Controlling the Tongue

Last week was the Chebogyan County Fair and so I took my three oldest. Among their favorite things to see were the horses. I admit that my knowledge of horses is extremely limited. But the one thing that amazes me is the way a rider/driver is able to control such a large and powerful animal by placing a bit in the mouth. The apostle James picks up exactly this picture to describe the way in which a person is controlled by their tongue (James 3:1-12).  For those who prefer boating, he gives the analogy of the way a rudder steers a ship.
James counsels us here that if we wish to be pure and more like Christ, the place to begin is the tongue, because “The tongue also is a fire, a world of evils among the parts of the body. It corrupts the whole person, sets the whole course of his life on fire, and is itself set on fire by hell.” (James 3:6) When we think of the necessity of controlling our words, we often think in terms of the reaction of others: if we life, people will not trust us; speak harshly and people will not like you. James points to a more personal reason for controlling the tongue – that sin in your speech will spread to the rest of your life. Read James 3:6 again and see how he describes the tongue as “a world of evils” that “corrupts the whole person”, setting the “whole course of his life on fire.” Yes, that little tongue is very powerful. And very dangerous. Not only to our listeners, but also to ourselves.
Yet, we as followers of Christ often fail to see the inconsistency in our lives of the way we use our tongues. We sing together on Sunday, “Bind Us Together” and then make snide remarks about a fellow member in the parking lot. We offer up a prayer that says “as we forgive those who trespass against us”, but hold a grudge for years about a slight someone made against us. We are challenged by Jesus to pray for our enemies, yet some of the most hateful, vitriolic speech I have seen during the current health care debate has come from those call themselves Christians. From left and right, from leaders and ordinary Christians, the gossip, slander, lies and meanness are simply unbelievable. I hear and read it and want to ask, “Do you praise your God with that same tongue?”, which is exactly the point James is making.

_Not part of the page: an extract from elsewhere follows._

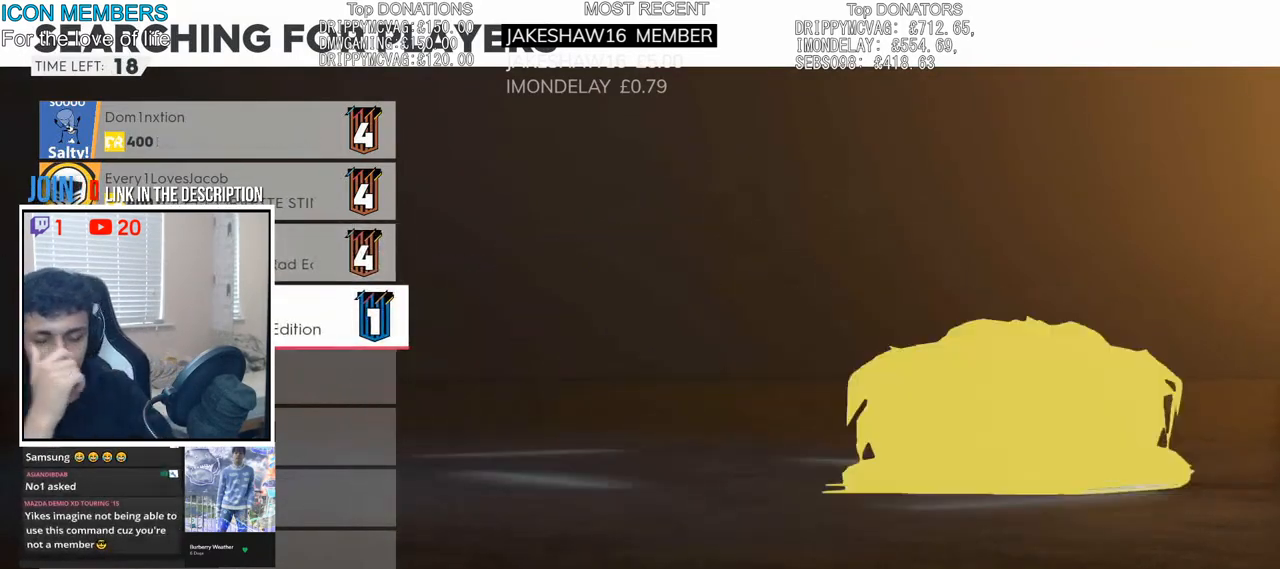
{"buttons": [], "left_stick": "center", "right_stick": "center", "events": [[17, "left_stick", "center"], [217, "left_stick", "down"], [333, "left_stick", "center"]]}
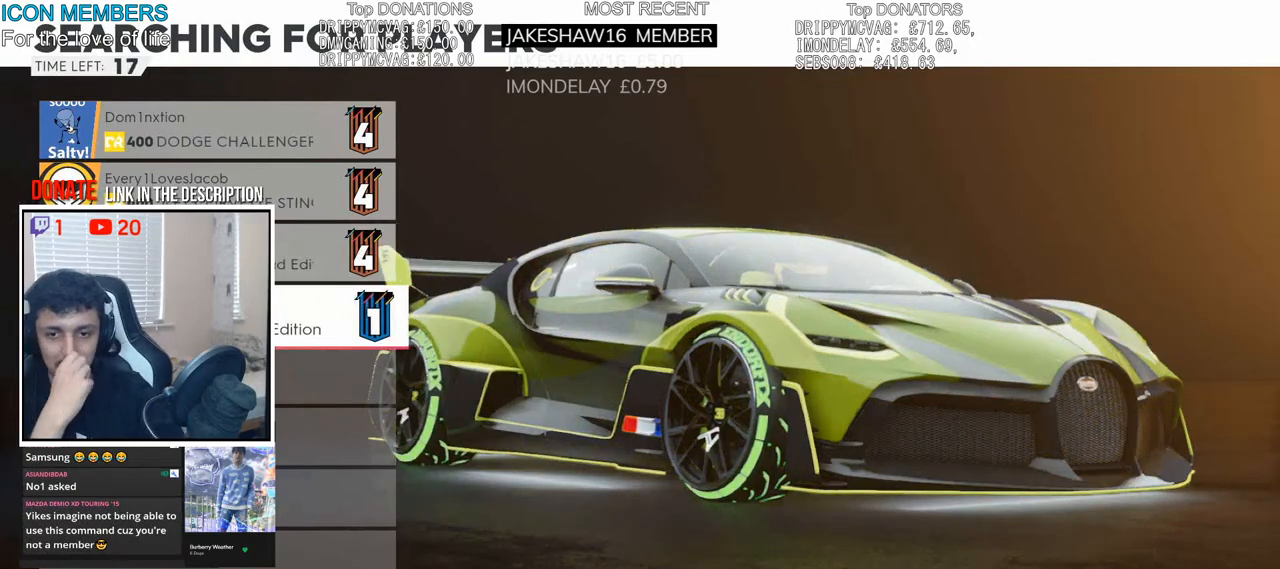
{"buttons": [], "left_stick": "up", "right_stick": "center", "events": [[17, "left_stick", "up"], [67, "left_stick", "center"], [500, "left_stick", "up"]]}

Back to the point – what James is telling us is that if we want to be more like Jesus, then we have to begin with that little part of our body that spreads so much evil and infects the rest of us. Yet, we say, “But, I can’t help it. I’m just a person who speaks their mind. I know I talk too much. I gossip, but it’s only a little stuff.” To all these, James says “Purify your speech. Be quick to listen, slow to speak. Discipline your tongue.” We cannot do it on our own, but with God’s help, it is possible. God desires to see us pure and will give wisdom to us when we ask (James 1:5). Ask him. Then begin to practice. When you disagree with someone, listen to them until you can’t stand it any more, then listen a little bit longer. Spend some time in silence: try a whole day without talking; the world will not fall apart because no one heard you. Memorize James 1:19. Let God’s Holy Spirit work on your tongue, and you will see the rest of your life transformed. And that is what we want – to be each day ever more conformed to the image of Jesus Christ.